PROBLEMS TO WORK ON
1) Answer these questions from the changelog:
(a) Which API heavily inspired the new edspdf.data API?
(b) What option was added to the pdfminer extractor in v0.8.0?
(c) To what version was confit updated?
2) Quote the changelog between "New unified edspdf.data" and "but still available).", inclusive.

SELECTED EXCERPT
New unified edspdf.data api (pdf files, pandas, parquet) and LazyCollection object to efficiently read / write data from / to different formats & sources. This API is has been heavily inspired by the edsnlp.data API.
New unified processing API to select the execution backend via data.set_processing(...) to replace the old accelerators API (which is now deprecated, but still available).
huggingface-embedding now supports quantization and other AutoModel.from_pretrained kwargs
It is now possible to add convert a label to multiple labels in the simple-aggregator component :

# To build the "text" field, we will aggregate "title", "body" and "table" lines,
# and output "title" lines in a separate field as well.
label_map = {
    "text" : [ "title", "body", "table" ],
    "title": "title",
    }

Fixed

huggingface-embedding now resize bbox features for large PDFs, instead of making the model crash
huggingface-embedding and sub-box-cnn-pooler now handle empty PDFs correctly

v0.8.1

Fixed

Fix typing to allow passing an accelerator dict to Pipeline.pipe(...)
Removed multiprocessing accelerator debug output
Fixed absolute links in github-pages docs (e.g. image assets)

Changed

Added auto-links to components in the docs (by comparing span contents with entry points)

v0.8.0

Added

Add multi-modal transformers (huggingface-embedding) with windowing options
Add render_page option to pdfminer extractor, for multi-modal PDF features
Add inference utilities (accelerators), with simple mono process support and multi gpu / cpu support
Packaging utils (pipeline.package(...)) to make a pip installable package from a pipeline

Changed

Updated API to follow EDS-NLP's refactoring
Updated confit to 0.4.2 (better errors) and foldedtensor to 0.3.0 (better multiprocess support)

DATASET SECTION
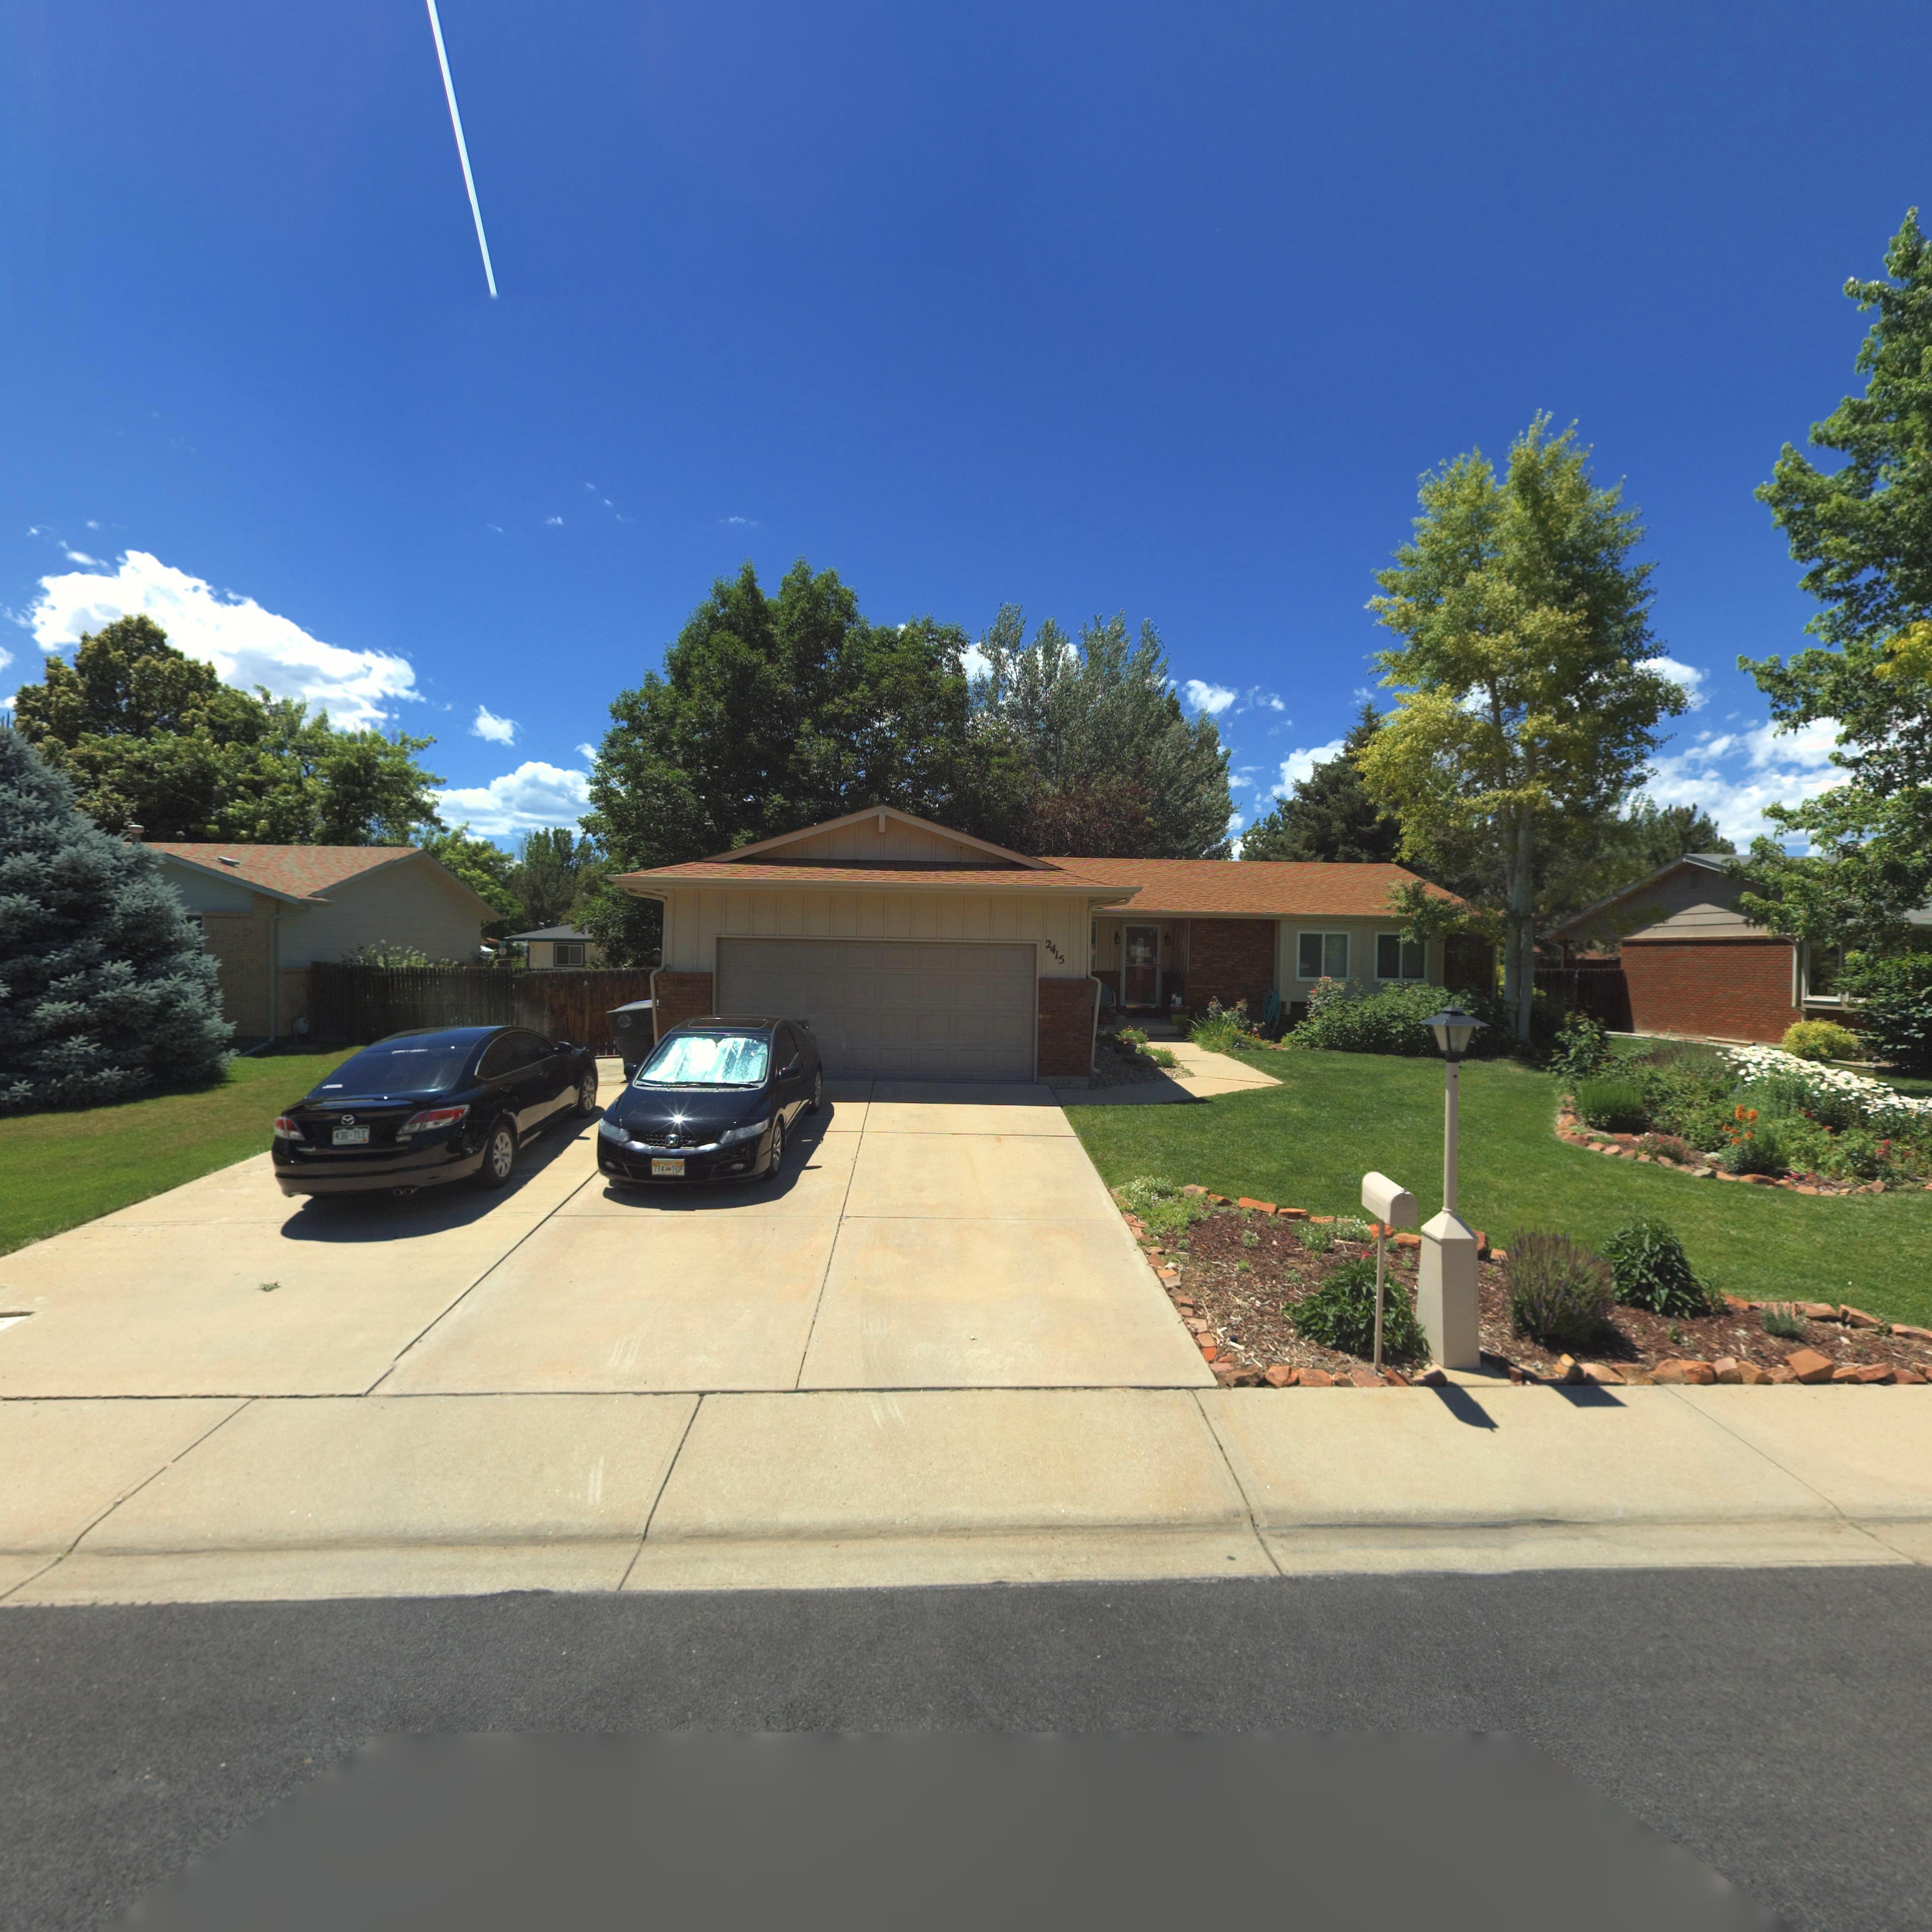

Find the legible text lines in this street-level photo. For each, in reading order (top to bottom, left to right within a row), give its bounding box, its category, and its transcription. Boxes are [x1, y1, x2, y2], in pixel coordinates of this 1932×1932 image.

EXPECTED OUTPUTS
1)
(a) The edsnlp.data API.
(b) The render_page option.
(c) 0.4.2.

2)
New unified edspdf.data api (pdf files, pandas, parquet) and LazyCollection object to efficiently read / write data from / to different formats & sources. This API is has been heavily inspired by the edsnlp.data API.
New unified processing API to select the execution backend via data.set_processing(...) to replace the old accelerators API (which is now deprecated, but still available).